Committee Chairperson Gladys Wanga (Homa Bay County Woman Representative) said the request for the extension time will allow the team to consider new information it has received on how demurrage charges, fees levied by shipping lines to the importer affect the pricing of petroleum and in which component of the fuel pricing they are contained.

The 14-day deadline the Committee had been given to submit its report to the House would have lapsed on Wednesday.

“The Committee want to inquire into the matter of demurrages. Above all this, i wish to assure the entire August House, that the Committee is committed to dispensing its mandate with regard to business referred to it promptly so as to hasten and facilitate the oversight role of this House as hasten in the constitution,” Wanga said.

Demurrage is the charge that is based on the time a ship takes to offload fuel at the Mombasa Port terminal for storage by Kenya Pipeline Company.

The House Speaker told MPs that he had received a draft Committee Report and was convinced that the additional information the Wanga-led team is seeking will greatly benefit debate in the future.

“You cannot provide on one hand that you will provide this levy for this purpose and then somehow, you go and put your fingers there and you remove some of the funds but where it goes nobody knows.

But I like the way the Committee has identified some of those fingers, so that you as a House can make a determination on what to do with those fingers. You may decide to cut them, isn’t it,” Muturi said as acceded to the Committee’s request.

The House team has met 10 stakeholders including the Principal Secretaries in the Ministries of National Treasury and Petroleum, Energy and Petroleum Regulatory Authority, Kenya Pipeline Company, Kenya Private Sector Alliance and Petroleum Institute of East Africa among others.
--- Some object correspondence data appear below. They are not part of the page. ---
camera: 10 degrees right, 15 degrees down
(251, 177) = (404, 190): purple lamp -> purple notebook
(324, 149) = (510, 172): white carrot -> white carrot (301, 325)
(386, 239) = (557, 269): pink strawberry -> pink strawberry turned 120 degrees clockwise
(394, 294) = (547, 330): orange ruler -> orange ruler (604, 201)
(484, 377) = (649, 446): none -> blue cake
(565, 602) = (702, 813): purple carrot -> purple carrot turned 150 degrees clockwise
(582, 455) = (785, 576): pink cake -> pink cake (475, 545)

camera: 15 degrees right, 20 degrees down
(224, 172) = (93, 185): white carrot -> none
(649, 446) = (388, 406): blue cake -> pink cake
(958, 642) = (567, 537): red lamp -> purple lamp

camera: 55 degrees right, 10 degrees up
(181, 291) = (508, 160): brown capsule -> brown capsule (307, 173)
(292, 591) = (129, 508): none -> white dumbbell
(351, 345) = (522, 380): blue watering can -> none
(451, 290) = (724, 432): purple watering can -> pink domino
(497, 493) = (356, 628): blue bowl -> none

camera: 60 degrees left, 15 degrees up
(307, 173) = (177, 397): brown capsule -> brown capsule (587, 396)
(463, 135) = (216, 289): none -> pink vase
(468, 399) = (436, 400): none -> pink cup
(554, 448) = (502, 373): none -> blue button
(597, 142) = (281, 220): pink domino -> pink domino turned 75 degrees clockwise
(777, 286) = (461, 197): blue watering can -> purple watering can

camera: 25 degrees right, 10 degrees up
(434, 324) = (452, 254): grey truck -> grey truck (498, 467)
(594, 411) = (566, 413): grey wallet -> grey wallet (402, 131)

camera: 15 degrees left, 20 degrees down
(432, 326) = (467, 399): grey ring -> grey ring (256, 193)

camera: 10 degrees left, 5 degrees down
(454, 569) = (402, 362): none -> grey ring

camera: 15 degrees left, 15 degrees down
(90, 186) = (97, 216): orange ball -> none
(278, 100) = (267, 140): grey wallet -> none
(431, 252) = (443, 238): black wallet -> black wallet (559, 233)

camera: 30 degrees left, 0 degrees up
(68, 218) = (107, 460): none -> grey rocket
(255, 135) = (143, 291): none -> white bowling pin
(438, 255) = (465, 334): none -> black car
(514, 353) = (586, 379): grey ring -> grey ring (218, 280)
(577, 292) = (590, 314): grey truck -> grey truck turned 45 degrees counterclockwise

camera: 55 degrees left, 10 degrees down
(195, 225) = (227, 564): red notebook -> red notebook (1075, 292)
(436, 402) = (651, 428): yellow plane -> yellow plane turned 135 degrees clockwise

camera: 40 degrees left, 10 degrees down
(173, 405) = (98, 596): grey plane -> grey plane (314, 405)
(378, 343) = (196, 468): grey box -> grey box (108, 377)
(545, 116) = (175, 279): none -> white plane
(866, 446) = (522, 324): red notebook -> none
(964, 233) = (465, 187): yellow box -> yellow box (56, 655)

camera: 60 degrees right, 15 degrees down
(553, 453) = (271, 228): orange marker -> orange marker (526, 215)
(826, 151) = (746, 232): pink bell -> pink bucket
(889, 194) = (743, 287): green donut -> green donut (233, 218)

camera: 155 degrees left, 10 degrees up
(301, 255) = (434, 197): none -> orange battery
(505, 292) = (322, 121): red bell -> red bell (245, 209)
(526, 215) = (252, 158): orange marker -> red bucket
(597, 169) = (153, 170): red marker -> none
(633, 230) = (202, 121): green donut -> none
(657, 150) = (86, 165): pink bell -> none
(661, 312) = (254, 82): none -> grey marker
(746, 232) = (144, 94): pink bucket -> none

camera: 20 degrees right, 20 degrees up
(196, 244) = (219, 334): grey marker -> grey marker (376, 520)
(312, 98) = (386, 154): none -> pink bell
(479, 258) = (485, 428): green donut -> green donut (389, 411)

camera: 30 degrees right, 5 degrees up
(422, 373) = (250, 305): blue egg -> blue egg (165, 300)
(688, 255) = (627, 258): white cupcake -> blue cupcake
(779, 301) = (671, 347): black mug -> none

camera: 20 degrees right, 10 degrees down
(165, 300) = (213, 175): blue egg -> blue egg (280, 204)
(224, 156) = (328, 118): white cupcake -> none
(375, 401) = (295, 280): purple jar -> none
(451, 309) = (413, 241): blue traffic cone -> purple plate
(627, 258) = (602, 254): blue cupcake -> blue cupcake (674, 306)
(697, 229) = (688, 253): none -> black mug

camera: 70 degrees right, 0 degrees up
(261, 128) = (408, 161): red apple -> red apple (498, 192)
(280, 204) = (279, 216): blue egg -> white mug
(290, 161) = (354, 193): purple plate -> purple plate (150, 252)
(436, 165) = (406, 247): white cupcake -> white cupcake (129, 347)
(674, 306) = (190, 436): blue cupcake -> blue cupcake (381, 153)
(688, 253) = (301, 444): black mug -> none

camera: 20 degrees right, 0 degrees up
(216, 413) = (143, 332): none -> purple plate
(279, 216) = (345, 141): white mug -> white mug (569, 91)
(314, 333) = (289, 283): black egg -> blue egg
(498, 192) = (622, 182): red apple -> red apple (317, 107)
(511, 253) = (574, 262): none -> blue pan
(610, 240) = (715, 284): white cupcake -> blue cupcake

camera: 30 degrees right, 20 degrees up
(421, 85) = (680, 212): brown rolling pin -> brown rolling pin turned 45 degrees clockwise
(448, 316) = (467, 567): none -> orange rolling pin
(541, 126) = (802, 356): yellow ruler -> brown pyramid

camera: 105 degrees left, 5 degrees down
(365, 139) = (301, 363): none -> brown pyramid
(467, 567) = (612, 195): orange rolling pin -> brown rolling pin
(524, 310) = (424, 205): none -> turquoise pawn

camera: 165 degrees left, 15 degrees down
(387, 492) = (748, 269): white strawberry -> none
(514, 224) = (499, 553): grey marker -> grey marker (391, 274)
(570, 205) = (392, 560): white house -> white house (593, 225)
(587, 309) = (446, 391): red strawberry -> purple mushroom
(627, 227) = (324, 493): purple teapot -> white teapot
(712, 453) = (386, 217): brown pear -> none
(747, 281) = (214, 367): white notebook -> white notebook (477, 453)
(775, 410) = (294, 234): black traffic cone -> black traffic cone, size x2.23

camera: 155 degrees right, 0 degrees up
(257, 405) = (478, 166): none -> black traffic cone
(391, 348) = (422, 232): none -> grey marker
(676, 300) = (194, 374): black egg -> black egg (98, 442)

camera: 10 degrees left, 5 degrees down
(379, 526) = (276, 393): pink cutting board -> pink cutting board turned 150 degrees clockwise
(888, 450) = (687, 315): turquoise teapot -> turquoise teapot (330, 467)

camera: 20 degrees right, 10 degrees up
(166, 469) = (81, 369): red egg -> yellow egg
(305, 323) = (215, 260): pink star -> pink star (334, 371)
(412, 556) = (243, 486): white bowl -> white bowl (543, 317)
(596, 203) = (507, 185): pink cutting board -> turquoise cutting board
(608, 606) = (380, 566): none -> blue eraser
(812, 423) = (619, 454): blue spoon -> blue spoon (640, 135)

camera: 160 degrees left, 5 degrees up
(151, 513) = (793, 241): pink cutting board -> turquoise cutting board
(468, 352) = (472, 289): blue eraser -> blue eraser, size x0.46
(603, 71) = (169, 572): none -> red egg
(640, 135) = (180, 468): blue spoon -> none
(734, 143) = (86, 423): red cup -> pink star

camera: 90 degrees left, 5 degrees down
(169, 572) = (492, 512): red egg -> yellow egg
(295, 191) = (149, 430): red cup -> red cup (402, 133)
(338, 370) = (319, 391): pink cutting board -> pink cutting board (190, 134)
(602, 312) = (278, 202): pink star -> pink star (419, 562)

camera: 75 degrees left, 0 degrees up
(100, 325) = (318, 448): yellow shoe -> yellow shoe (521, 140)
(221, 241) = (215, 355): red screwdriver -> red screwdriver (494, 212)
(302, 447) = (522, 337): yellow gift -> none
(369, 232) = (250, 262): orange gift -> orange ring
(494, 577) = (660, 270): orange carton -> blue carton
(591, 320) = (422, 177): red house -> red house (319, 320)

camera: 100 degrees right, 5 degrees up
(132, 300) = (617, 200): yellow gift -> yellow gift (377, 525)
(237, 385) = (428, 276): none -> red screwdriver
MPs David Gikaria (Nakuru Town East), Patrick Musimba (Kibwezi West) and Robert Pukose (Endebess) supported the call but asked the Committee to ensure it addresses all the inefficiencies that have been raised by the members of the public.

Gikaria who chairs the Energy Committee informed the House that his team is also in the process of examining the Open Tender System (OTS) as well how the country does it’s business around the petroleum business.